It looks like they want:

$$s_n=\sum_{j=2}^{n-1}\frac{1}{j-1}-\frac{1}{j+1}$$

i.e. s_4 is really the first two terms of your sum, that is s_4=(1-1/3)+(1/2-1/4). Then:

$$s_n=\sum_{j=2}^{n-1}\frac{1}{j-1}-\sum_{j=2}^{n-1}\frac{1}{j+1}=\sum_{j=1}^{n-2}\frac{1}{j}-\sum_{j=3}^{n}\frac{1}{j}$$

7. Oct 1, 2006

So lets say I have $$\sum_{n=1}^{\infty} (\frac{3}{n(n+3)}) = (\frac{1}{n}-\frac{1}{n+3})$$. I said that this equals:

$$(1-\frac{1}{4})+(\frac{1}{2}-\frac{1}{5})+(\frac{1}{3}-\frac{1}{6})+(\frac{1}{4}-\frac{1}{7})+...+(\frac{1}{n-1}-\frac{1}{n+2})+(\frac{1}{n}-\frac{1}{n+3})$$. So how do I simplify this sequence of partial sums so that I can take the limit to get the value of the sum

Also if the nth partial sum of a series $$\sum_{n=1}^{\infty} a_{n}$$ is $$s_{n} = 3-\frac{n}{2^{n}}$$ find $$a_{n}$$ and $$\sum_{n=1}^{\infty} a_{n}$$. So would $$a_{n} = s_{n}-s_{n-1} = (\frac{-n}{2^{n}}+\frac{n-1}{2^{n-1}})$$? The sum would be $$\lim_{n\rightarrow \infty} s_{n} = 3$$?

**Given instruction a**
In the listing, replace "collector number" with "collection number" in everything from the line containing "locality: Ca. 32" down to the line containing "locality: Cultivated plant". Give those lines again with nothing else changed.

**Recorded data**
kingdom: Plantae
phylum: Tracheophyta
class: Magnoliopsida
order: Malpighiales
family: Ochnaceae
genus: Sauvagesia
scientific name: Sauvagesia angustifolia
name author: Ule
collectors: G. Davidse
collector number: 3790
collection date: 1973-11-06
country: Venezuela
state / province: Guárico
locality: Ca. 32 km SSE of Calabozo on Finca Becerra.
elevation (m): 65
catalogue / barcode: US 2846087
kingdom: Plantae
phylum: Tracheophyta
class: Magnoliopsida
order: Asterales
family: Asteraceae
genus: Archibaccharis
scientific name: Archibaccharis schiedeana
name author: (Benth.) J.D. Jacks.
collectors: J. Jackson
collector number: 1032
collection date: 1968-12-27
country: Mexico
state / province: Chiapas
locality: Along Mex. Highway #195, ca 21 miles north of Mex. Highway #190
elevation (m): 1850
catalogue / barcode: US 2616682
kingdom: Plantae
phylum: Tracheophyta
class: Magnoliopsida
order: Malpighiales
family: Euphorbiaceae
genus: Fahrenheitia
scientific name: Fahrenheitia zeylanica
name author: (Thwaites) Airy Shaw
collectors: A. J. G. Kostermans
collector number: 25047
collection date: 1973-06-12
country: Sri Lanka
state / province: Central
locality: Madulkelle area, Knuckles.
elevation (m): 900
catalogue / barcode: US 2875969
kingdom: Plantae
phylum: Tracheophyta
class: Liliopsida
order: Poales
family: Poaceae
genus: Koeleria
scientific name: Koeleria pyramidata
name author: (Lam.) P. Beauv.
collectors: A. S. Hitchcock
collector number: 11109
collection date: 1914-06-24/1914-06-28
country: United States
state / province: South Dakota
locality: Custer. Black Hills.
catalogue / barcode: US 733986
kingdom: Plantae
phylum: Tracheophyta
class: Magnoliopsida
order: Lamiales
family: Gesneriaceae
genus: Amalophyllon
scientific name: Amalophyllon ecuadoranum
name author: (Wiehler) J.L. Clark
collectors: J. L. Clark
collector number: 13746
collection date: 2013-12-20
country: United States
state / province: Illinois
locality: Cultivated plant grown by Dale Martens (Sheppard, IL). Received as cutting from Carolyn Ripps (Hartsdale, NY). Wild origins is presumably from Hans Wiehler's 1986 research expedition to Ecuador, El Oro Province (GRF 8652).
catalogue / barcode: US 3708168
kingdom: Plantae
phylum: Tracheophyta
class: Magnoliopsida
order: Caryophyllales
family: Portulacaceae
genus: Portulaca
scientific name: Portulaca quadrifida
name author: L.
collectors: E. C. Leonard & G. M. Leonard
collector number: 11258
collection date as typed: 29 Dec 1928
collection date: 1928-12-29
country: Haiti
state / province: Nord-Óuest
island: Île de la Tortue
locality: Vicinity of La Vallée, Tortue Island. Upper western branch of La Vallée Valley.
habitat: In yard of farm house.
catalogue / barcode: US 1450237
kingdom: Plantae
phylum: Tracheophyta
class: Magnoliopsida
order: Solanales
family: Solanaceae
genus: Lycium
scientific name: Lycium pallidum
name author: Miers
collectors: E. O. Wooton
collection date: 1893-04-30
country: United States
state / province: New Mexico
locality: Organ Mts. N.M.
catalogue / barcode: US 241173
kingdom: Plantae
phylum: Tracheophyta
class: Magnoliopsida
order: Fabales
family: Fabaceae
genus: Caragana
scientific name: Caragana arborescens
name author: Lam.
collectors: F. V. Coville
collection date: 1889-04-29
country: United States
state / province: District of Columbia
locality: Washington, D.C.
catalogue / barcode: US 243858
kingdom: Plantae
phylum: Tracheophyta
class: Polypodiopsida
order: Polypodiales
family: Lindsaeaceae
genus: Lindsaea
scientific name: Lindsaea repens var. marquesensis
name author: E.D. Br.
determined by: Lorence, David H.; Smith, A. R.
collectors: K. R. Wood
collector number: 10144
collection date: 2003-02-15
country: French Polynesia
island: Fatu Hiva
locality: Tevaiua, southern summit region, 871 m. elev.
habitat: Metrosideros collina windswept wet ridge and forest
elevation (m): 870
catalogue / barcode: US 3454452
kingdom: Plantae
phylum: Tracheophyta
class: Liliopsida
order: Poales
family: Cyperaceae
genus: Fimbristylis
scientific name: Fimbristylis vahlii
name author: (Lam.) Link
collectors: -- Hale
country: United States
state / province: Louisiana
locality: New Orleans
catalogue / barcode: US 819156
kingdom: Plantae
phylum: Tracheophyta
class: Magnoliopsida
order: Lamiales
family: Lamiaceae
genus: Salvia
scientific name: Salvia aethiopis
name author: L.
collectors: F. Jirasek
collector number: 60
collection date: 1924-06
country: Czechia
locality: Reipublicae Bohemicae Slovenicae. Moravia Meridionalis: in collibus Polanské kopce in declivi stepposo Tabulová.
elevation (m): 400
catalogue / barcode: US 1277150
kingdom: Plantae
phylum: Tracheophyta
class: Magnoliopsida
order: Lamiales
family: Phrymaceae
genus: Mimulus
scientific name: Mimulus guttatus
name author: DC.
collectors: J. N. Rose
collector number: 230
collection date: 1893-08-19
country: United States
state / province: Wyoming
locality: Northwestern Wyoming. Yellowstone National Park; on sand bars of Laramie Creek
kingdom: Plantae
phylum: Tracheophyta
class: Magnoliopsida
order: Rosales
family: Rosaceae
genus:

**Given instruction b**
Answer these questions about the forum excerpt on partial sums.
(i) What is s_4 said to equal?
(ii) What date appears in the excerpt?
(iii) What value is proposed for the sum when s_n = 3 - n/2^n?

**Exercise output a**
locality: Ca. 32 km SSE of Calabozo on Finca Becerra.
elevation (m): 65
catalogue / barcode: US 2846087
kingdom: Plantae
phylum: Tracheophyta
class: Magnoliopsida
order: Asterales
family: Asteraceae
genus: Archibaccharis
scientific name: Archibaccharis schiedeana
name author: (Benth.) J.D. Jacks.
collectors: J. Jackson
collection number: 1032
collection date: 1968-12-27
country: Mexico
state / province: Chiapas
locality: Along Mex. Highway #195, ca 21 miles north of Mex. Highway #190
elevation (m): 1850
catalogue / barcode: US 2616682
kingdom: Plantae
phylum: Tracheophyta
class: Magnoliopsida
order: Malpighiales
family: Euphorbiaceae
genus: Fahrenheitia
scientific name: Fahrenheitia zeylanica
name author: (Thwaites) Airy Shaw
collectors: A. J. G. Kostermans
collection number: 25047
collection date: 1973-06-12
country: Sri Lanka
state / province: Central
locality: Madulkelle area, Knuckles.
elevation (m): 900
catalogue / barcode: US 2875969
kingdom: Plantae
phylum: Tracheophyta
class: Liliopsida
order: Poales
family: Poaceae
genus: Koeleria
scientific name: Koeleria pyramidata
name author: (Lam.) P. Beauv.
collectors: A. S. Hitchcock
collection number: 11109
collection date: 1914-06-24/1914-06-28
country: United States
state / province: South Dakota
locality: Custer. Black Hills.
catalogue / barcode: US 733986
kingdom: Plantae
phylum: Tracheophyta
class: Magnoliopsida
order: Lamiales
family: Gesneriaceae
genus: Amalophyllon
scientific name: Amalophyllon ecuadoranum
name author: (Wiehler) J.L. Clark
collectors: J. L. Clark
collection number: 13746
collection date: 2013-12-20
country: United States
state / province: Illinois
locality: Cultivated plant grown by Dale Martens (Sheppard, IL). Received as cutting from Carolyn Ripps (Hartsdale, NY). Wild origins is presumably from Hans Wiehler's 1986 research expedition to Ecuador, El Oro Province (GRF 8652).

**Exercise output b**
(i) s_4 = (1 - 1/3) + (1/2 - 1/4)
(ii) Oct 1, 2006
(iii) 3